Daaruit volgt dat mr. X heeft getracht een persoonlijke ontmoeting tussen Y en de deurwaarder te verhinderen, terwijl mr. X zich ervan bewust was dat de deurwaarder een zodanige ontmoeting onontbeerlijk achtte voor de richtige uitvoering van de voorgenomen ambtshandelingen. Dat mr. X, naar hij stelt, niet tevens wist dat de deurwaarder een persoonlijke ontmoeting met de cliënt van mr. X onontbeerlijk achtte, omdat hij voornemens was die cliënt in gijzeling te nemen, doet daaraan niet af.

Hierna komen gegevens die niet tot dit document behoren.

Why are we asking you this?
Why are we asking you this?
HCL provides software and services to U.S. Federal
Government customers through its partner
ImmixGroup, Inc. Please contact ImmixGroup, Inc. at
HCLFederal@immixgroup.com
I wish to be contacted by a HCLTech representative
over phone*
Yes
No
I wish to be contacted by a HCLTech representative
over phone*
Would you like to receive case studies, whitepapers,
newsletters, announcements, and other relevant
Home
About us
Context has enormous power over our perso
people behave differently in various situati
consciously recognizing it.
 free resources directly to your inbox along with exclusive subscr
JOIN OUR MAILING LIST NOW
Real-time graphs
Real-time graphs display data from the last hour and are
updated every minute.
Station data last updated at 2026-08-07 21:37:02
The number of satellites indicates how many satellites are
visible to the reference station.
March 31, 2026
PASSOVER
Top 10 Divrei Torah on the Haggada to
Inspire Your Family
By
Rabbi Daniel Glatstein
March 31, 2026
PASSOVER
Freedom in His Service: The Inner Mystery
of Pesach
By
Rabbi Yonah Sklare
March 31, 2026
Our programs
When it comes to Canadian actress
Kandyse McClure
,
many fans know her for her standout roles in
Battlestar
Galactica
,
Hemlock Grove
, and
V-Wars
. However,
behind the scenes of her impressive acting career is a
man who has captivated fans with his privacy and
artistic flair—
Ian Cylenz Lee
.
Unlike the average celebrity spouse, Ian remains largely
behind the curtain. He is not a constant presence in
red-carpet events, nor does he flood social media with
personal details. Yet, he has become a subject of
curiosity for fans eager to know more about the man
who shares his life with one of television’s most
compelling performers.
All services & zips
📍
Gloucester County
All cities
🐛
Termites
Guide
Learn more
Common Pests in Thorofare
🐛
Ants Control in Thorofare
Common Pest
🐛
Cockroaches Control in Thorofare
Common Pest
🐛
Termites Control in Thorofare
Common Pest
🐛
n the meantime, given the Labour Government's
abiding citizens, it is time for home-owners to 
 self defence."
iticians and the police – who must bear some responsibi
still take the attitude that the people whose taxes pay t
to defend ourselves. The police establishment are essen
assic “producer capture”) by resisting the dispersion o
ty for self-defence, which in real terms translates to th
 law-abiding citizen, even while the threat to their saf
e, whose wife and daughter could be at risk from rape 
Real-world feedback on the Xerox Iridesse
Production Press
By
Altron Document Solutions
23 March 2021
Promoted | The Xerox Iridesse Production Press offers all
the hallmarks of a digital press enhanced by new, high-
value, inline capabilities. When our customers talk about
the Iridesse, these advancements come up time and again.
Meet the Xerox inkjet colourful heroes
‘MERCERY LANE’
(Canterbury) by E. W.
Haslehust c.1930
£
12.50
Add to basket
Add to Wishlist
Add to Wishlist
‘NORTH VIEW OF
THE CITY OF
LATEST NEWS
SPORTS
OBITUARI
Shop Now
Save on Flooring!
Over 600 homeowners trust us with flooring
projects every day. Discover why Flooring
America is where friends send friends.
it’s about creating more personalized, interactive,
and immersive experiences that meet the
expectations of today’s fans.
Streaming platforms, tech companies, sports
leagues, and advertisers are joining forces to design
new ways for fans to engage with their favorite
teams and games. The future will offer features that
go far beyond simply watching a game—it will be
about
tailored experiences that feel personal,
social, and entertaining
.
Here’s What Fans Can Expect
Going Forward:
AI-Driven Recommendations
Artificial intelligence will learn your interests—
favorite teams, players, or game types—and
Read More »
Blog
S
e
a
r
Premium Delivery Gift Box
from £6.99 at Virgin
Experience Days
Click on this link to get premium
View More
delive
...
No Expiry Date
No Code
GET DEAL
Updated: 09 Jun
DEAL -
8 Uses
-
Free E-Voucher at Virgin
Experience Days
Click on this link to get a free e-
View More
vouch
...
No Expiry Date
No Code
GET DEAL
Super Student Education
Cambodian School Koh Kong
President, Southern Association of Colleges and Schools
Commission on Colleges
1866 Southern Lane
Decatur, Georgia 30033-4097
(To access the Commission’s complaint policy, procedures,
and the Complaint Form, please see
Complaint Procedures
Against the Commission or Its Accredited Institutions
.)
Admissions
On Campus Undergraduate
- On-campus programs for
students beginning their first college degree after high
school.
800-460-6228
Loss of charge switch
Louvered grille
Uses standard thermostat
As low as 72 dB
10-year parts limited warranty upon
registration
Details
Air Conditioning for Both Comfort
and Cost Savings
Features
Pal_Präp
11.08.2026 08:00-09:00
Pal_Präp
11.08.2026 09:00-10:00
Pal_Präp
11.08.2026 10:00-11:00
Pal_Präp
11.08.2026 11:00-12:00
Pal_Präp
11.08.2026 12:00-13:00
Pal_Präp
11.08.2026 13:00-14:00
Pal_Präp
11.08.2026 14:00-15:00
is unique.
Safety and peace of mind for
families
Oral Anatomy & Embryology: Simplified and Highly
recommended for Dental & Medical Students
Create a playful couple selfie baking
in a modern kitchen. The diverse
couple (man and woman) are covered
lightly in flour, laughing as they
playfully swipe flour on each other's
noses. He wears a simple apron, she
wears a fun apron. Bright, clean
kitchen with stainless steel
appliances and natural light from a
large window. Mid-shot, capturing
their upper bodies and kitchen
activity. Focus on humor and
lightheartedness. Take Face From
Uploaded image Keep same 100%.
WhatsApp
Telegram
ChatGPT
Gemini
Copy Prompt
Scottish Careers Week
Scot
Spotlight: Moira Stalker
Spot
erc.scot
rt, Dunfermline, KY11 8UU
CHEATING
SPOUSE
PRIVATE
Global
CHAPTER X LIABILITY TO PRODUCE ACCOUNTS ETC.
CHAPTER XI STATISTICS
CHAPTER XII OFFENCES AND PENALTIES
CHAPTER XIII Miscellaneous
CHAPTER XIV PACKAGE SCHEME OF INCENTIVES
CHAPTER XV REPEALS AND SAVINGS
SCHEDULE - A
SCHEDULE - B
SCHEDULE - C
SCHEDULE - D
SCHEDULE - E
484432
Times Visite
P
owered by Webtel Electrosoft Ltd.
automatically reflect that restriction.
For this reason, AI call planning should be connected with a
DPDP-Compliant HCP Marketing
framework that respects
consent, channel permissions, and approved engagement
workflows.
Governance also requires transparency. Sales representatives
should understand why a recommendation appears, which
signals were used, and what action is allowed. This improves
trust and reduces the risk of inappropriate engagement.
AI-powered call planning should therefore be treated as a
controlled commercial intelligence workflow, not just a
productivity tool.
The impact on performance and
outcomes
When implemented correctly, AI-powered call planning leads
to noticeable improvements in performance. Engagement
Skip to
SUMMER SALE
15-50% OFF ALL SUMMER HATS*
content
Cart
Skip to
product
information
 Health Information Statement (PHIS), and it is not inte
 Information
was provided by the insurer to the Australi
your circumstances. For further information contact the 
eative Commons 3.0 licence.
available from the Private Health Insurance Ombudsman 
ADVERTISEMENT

Er is sprake van opzet bij mr. X, gericht op het belemmeren van de uitvoering van ambtshandelingen. Daaraan voegt het hof toe dat het een elementair beginsel van de rechtsstaat is dat onherroepelijke rechtelijke uitspraken en de ten uitvoerlegging daarvan door eenieder worden gerespecteerd. Juist advocaten dienen de beginselen van de rechtsstaat hoog te houden. Door te trachten de tenuitvoerlegging van de onderhavige titels te frustreren op de wijze als mr. X heeft gedaan, heeft mr. X het vertrouwen in de advocatuur zeer ernstig geschaad.

Beslissing hof
Bekrachtigt de beslissing van de raad.